Cette section présente un résumé des informations concernant le contexte et la justification du projet, les autres moyens de réalisation et les variantes proposées, de même que la description de l'aménagement retenu, qui sont retrouvés aux chapitres 1, 3 et 4 du volume 1 du rapport d'avant-projet et dans le complément du rapport d'avant-projet produit par le promoteur. 

2.1. Contexte du projet et justification

Hydro-Québec projette la construction d'un nouvel aménagement hydroélectrique au site de Grand-Mère, sur la rivière Saint-Maurice.

La centrale hydroélectrique de Grand-Mère, construite entre 1913 et 1916 pose des problèmes de vétusté et des difficultés d'opération. De plus, le débit d'équipement insuffisant de la centrale occasionne un goulot d'étranglement sur la rivière et empêche ainsi l'optimisation de production des aménagements du complexe Saint-Maurice situés en aval (Shawinigan I et II, La Gabelle).

La centrale existante, située en rive droite (rive ouest), possède neuf groupes turbines de type Francis, qui assurent une puissance installée de 150 MW. Son débit d'équipement de pointe est de 880 m³/s. L'aménagement est doté d'un poste de départ sur son toit de même que d'ouvrages d'évacuation d'une capacité maximale de 5 925 m³/s.

L'analyse de l'état de l'aménagement actuel a permis au promoteur d'identifier quatre problématiques majeures qui ont démontré le besoin d'une intervention importante pour poursuivre adéquatement l'exploitation du site. Ces problématiques sont liées :

  • aux groupes turbines-alternateurs qui, en raison de leur âge (50 ans) ainsi que de leur état de dégradation avancé, nécessitent un besoin de réfection majeure. Ces derniers atteindront la fin de leur vie utile au début de l'an 2000;
  • au poste de départ qui présente des difficultés d'opération causées principalement par son manque de flexibilité et sa faible capacité électrique;
  • aux ouvrages d'évacuation de crue dont le béton montre un degré de détérioration avancé, et dont les difficultés d'opération et d'entretien des vannes augmentent les besoins d'intervention aux fins de la sécurité des ouvrages. De plus, la révision du critère ayant trait à la capacité d'évacuation de l'aménagement nécessite la réalisation de travaux aux ouvrages d'évacuation afin qu'ils puissent résister aux charges additionnelles occasionnées par des crues exceptionnelles; et
  • à la centrale qui présente un goulot d'étranglement sur la rivière Saint-Maurice et fait en sorte que le débit d'équipement, de beaucoup inférieur à Grand-Mère, n'est pas optimisé sur l'ensemble des aménagements du complexe Saint-Maurice.

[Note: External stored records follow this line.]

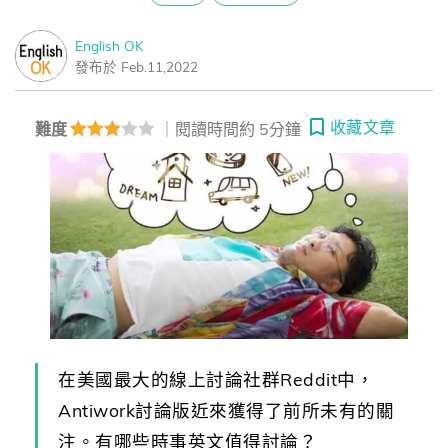
English OK
發布於 Feb.11,2022
收藏文章
難度
｜閱讀時間約 5分鐘
在美國最大的線上討論社群Reddit中，
Antiwork討論版近來獲得了前所未有的關
注。有哪些時事英文值得討論？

Des trois options étudiées (abandon de l'aménagement, réhabilitation ou construction d'une nouvelle centrale), le promoteur a déterminé que la construction s'avère la solution la plus acceptable sur le plan économique, social et environnemental, tout en étant en accord avec le plan stratégique d'Hydro-Québec.

Le projet proposé par le promoteur repose sur l'évaluation de trois variantes de construction de la centrale, des ouvrages d'évacuation et du poste de départ et de cinq options de construction des chemins d'accès aux ouvrages.

Le projet de nouvel aménagement hydroélectrique de Grand-Mère s'inscrit dans le cadre du « Plan stratégique 1998-2002 » d'Hydro-Québec dont une des orientations consiste à maintenir les tarifs et la qualité de service en fourniture d'énergie au Québec. Cela se traduit entre autres par le maintien de la pérennité du parc de production afin d'assurer la sécurité et la fiabilité des approvisionnements en électricité pour les années à venir. Le projet fait partie du programme de réhabilitation des aménagements existants du groupe Production d'Hydro-Québec qui vise à conserver les installations en bon état en vue d'une disponibilité maximale du parc de production au plus bas coût.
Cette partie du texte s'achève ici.